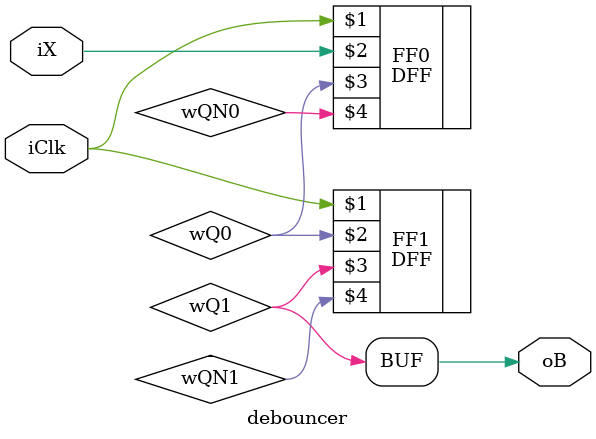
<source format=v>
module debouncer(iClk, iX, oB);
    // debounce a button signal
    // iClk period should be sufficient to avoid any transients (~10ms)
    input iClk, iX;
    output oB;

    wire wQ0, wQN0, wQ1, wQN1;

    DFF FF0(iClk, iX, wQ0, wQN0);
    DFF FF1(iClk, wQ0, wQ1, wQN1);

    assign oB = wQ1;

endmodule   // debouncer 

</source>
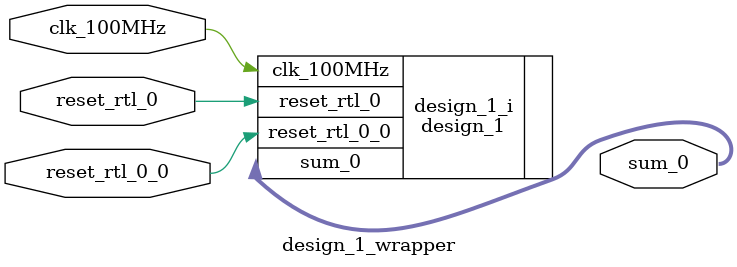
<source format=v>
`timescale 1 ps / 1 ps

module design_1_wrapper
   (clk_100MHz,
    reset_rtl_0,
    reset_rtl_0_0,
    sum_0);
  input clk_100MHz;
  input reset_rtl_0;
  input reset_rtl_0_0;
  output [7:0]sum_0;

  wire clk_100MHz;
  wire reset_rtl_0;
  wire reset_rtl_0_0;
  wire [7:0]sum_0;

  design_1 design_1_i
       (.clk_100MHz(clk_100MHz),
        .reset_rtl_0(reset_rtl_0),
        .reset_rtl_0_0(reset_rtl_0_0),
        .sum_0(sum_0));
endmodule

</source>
--- --- ---
(What is expected) What the answer needs is every record above, exactly as written, and no pictures.

(Output of the task)
<source format=v>
module debouncer(iClk, iX, oB);
    // debounce a button signal
    // iClk period should be sufficient to avoid any transients (~10ms)
    input iClk, iX;
    output oB;

    wire wQ0, wQN0, wQ1, wQN1;

    DFF FF0(iClk, iX, wQ0, wQN0);
    DFF FF1(iClk, wQ0, wQ1, wQN1);

    assign oB = wQ1;

endmodule   // debouncer 

</source>
<source format=v>
`timescale 1 ps / 1 ps

module design_1_wrapper
   (clk_100MHz,
    reset_rtl_0,
    reset_rtl_0_0,
    sum_0);
  input clk_100MHz;
  input reset_rtl_0;
  input reset_rtl_0_0;
  output [7:0]sum_0;

  wire clk_100MHz;
  wire reset_rtl_0;
  wire reset_rtl_0_0;
  wire [7:0]sum_0;

  design_1 design_1_i
       (.clk_100MHz(clk_100MHz),
        .reset_rtl_0(reset_rtl_0),
        .reset_rtl_0_0(reset_rtl_0_0),
        .sum_0(sum_0));
endmodule

</source>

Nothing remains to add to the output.